- [JOB] Quote exactly, and only, the lines from the one containing "British Values" through the end of the material below. Skip pictures.

- [RECORDS FOR THE EXERCISE]
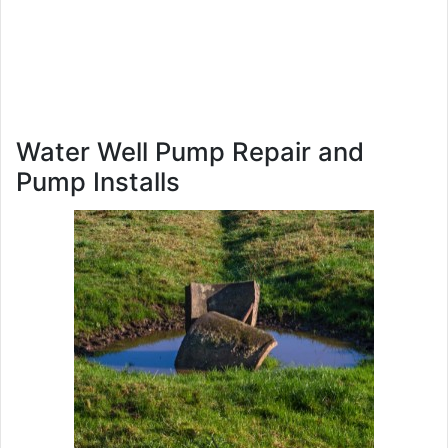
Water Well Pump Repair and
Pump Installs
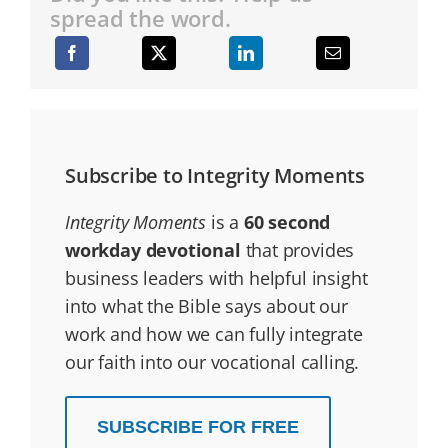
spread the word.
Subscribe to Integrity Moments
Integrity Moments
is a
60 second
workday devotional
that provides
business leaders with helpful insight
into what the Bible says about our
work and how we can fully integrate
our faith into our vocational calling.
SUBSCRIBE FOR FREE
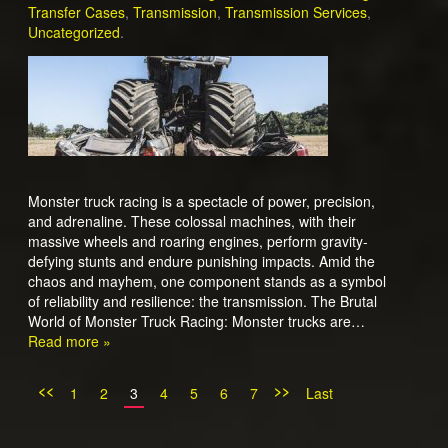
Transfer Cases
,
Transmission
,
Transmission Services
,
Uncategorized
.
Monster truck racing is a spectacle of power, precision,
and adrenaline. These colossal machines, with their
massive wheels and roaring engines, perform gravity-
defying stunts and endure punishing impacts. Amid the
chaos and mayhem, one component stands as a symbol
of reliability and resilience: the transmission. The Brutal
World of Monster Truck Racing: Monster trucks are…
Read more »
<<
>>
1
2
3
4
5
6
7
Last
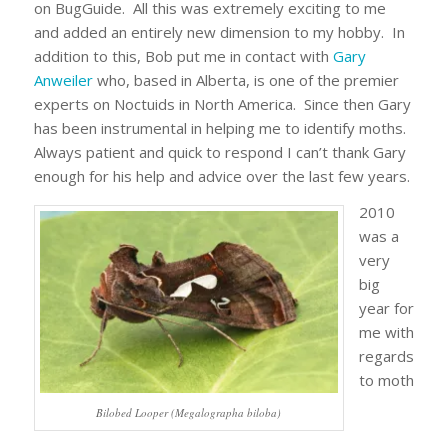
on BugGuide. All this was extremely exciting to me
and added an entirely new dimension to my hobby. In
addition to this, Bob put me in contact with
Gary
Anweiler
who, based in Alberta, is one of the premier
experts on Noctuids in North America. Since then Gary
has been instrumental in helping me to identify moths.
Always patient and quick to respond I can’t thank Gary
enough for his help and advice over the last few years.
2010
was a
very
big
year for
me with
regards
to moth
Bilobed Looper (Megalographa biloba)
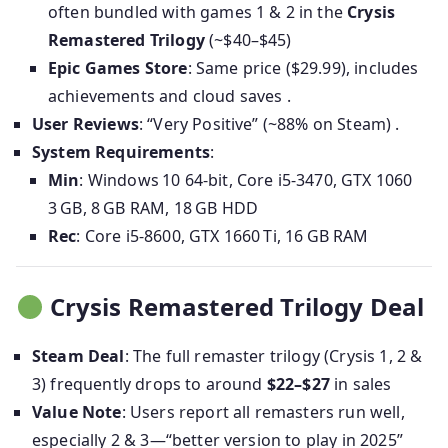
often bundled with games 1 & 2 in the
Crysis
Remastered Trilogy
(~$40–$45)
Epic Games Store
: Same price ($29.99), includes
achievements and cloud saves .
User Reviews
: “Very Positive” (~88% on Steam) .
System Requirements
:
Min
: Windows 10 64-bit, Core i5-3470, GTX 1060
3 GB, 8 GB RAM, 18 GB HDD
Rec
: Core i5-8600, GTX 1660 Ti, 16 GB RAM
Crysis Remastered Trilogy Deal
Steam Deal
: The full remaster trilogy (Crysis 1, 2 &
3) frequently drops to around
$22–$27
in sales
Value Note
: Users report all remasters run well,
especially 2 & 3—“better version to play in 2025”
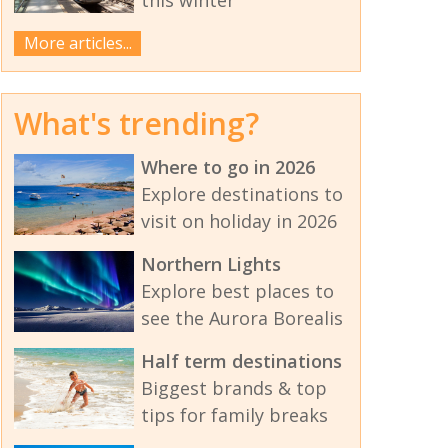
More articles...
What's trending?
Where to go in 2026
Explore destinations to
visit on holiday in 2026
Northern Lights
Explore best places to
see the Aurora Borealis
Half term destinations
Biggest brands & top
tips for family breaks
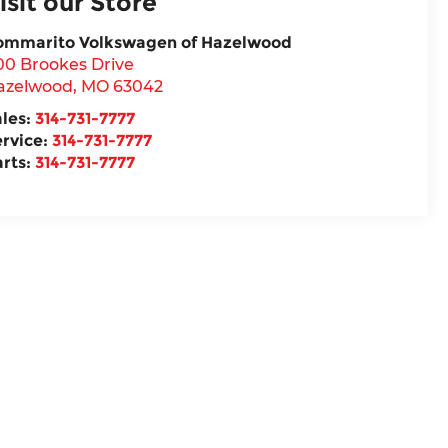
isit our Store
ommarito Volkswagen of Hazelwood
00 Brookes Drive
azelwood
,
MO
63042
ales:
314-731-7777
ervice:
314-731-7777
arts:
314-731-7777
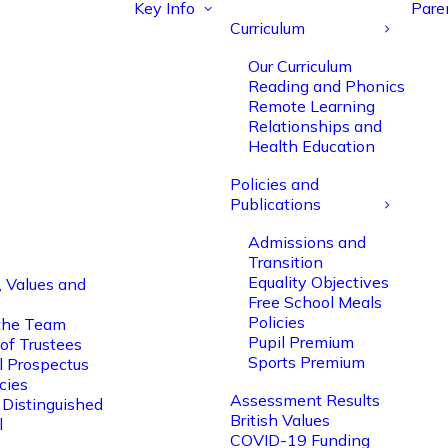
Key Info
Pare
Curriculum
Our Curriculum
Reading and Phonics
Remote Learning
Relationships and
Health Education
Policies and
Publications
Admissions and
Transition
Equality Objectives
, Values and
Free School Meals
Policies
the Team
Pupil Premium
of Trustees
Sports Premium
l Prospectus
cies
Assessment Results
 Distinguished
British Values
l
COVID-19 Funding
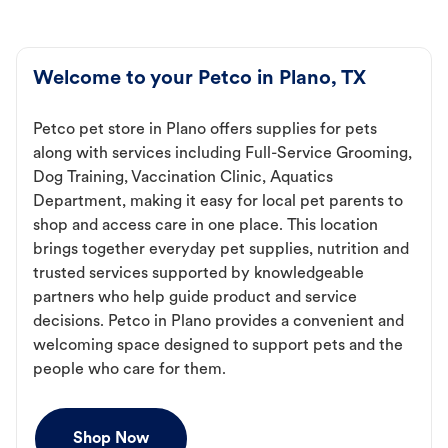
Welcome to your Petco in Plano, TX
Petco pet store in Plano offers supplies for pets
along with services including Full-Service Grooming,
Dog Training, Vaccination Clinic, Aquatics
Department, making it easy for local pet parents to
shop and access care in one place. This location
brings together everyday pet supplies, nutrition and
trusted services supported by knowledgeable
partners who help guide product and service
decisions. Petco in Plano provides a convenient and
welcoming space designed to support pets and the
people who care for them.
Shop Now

- [TASK OUTPUT]
British Values
l
COVID-19 Funding
Welcome to your Petco in Plano, TX
Petco pet store in Plano offers supplies for pets
along with services including Full-Service Grooming,
Dog Training, Vaccination Clinic, Aquatics
Department, making it easy for local pet parents to
shop and access care in one place. This location
brings together everyday pet supplies, nutrition and
trusted services supported by knowledgeable
partners who help guide product and service
decisions. Petco in Plano provides a convenient and
welcoming space designed to support pets and the
people who care for them.
Shop Now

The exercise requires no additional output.